Top of Information

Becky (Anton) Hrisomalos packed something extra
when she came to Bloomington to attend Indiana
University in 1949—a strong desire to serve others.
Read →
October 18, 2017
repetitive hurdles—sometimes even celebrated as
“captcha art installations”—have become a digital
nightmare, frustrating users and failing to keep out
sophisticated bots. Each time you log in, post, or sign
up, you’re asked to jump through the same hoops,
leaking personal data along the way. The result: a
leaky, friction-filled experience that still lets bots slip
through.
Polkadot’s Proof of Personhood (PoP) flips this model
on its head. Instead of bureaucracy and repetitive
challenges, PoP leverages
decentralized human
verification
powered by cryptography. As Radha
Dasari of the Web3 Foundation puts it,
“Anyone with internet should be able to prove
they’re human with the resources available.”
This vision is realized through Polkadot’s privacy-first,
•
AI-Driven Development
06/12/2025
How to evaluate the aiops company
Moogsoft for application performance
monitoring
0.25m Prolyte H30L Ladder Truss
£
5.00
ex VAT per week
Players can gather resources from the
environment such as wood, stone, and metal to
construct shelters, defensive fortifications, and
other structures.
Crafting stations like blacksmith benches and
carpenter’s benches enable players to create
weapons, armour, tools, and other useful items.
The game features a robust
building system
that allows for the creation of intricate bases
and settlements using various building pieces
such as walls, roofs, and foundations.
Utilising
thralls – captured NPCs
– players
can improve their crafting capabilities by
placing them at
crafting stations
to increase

Bottom of Information

■ **Work required**
Considering only the material above, set down every line from the one with "AI-Driven Development" to the one with "Crafting stations like blacksmith benches and", inclusive, exactly as written.

■ **Result of the task**
AI-Driven Development
06/12/2025
How to evaluate the aiops company
Moogsoft for application performance
monitoring
0.25m Prolyte H30L Ladder Truss
£
5.00
ex VAT per week
Players can gather resources from the
environment such as wood, stone, and metal to
construct shelters, defensive fortifications, and
other structures.
Crafting stations like blacksmith benches and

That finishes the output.